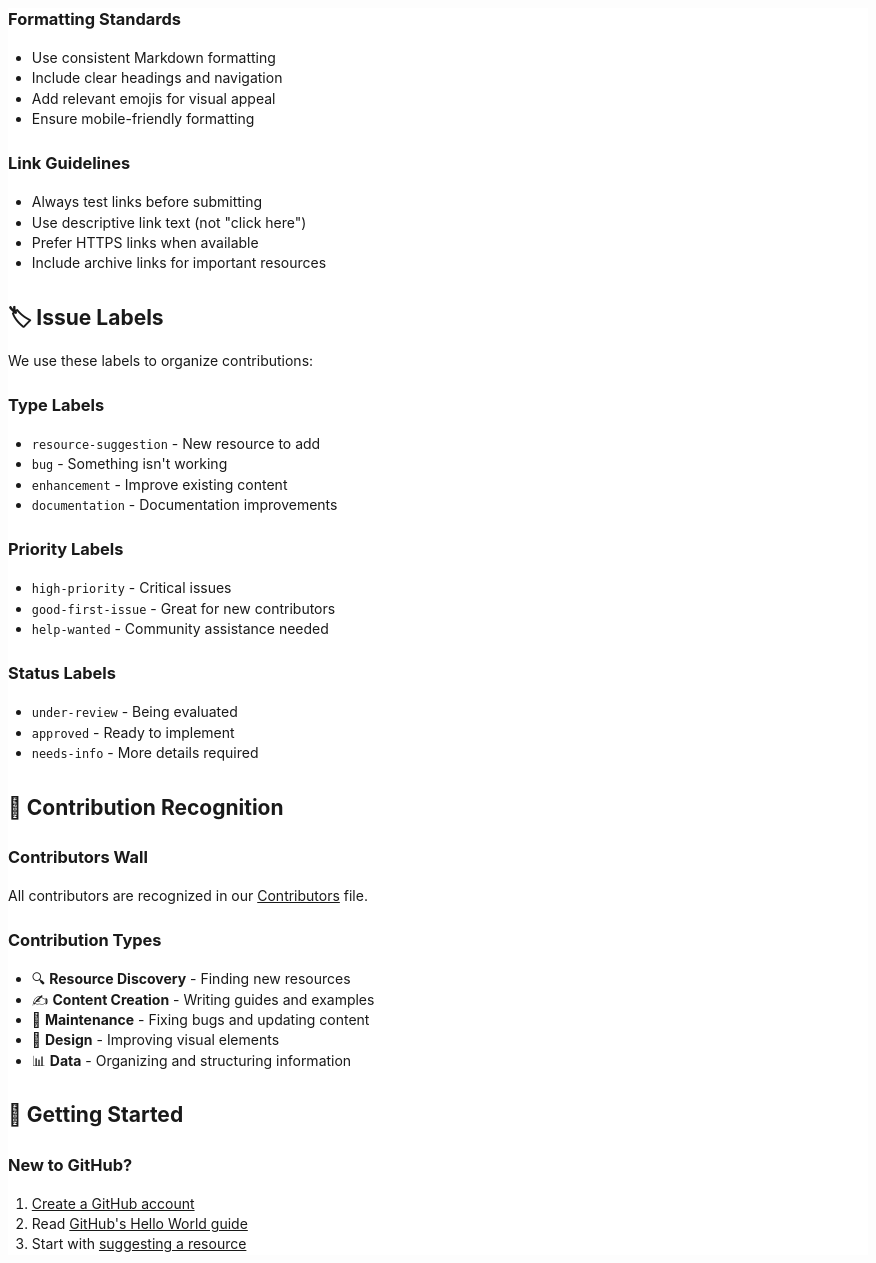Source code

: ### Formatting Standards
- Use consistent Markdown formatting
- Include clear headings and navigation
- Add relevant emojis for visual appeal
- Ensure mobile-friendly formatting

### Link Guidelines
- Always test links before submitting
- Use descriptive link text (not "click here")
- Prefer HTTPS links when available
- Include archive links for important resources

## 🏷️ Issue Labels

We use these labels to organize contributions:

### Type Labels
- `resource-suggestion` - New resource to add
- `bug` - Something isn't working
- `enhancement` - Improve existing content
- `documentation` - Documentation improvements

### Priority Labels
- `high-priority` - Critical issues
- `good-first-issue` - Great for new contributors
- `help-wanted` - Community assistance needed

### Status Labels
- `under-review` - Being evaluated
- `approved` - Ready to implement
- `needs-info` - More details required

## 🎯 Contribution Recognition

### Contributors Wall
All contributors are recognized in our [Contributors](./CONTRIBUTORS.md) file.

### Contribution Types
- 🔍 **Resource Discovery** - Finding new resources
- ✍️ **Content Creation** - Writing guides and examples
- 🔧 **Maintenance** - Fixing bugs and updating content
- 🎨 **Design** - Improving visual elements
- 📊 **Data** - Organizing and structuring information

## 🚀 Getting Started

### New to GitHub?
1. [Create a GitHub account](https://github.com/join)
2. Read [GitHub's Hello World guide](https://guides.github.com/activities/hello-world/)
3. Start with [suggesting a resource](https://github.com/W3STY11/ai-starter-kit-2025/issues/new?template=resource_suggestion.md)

# Assigned task
Without the pictures, give the entries above back exactly.

# Result for this task
Source code

: ### Formatting Standards
- Use consistent Markdown formatting
- Include clear headings and navigation
- Add relevant emojis for visual appeal
- Ensure mobile-friendly formatting

### Link Guidelines
- Always test links before submitting
- Use descriptive link text (not "click here")
- Prefer HTTPS links when available
- Include archive links for important resources

## 🏷️ Issue Labels

We use these labels to organize contributions:

### Type Labels
- `resource-suggestion` - New resource to add
- `bug` - Something isn't working
- `enhancement` - Improve existing content
- `documentation` - Documentation improvements

### Priority Labels
- `high-priority` - Critical issues
- `good-first-issue` - Great for new contributors
- `help-wanted` - Community assistance needed

### Status Labels
- `under-review` - Being evaluated
- `approved` - Ready to implement
- `needs-info` - More details required

## 🎯 Contribution Recognition

### Contributors Wall
All contributors are recognized in our [Contributors](./CONTRIBUTORS.md) file.

### Contribution Types
- 🔍 **Resource Discovery** - Finding new resources
- ✍️ **Content Creation** - Writing guides and examples
- 🔧 **Maintenance** - Fixing bugs and updating content
- 🎨 **Design** - Improving visual elements
- 📊 **Data** - Organizing and structuring information

## 🚀 Getting Started

### New to GitHub?
1. [Create a GitHub account](https://github.com/join)
2. Read [GitHub's Hello World guide](https://guides.github.com/activities/hello-world/)
3. Start with [suggesting a resource](https://github.com/W3STY11/ai-starter-kit-2025/issues/new?template=resource_suggestion.md)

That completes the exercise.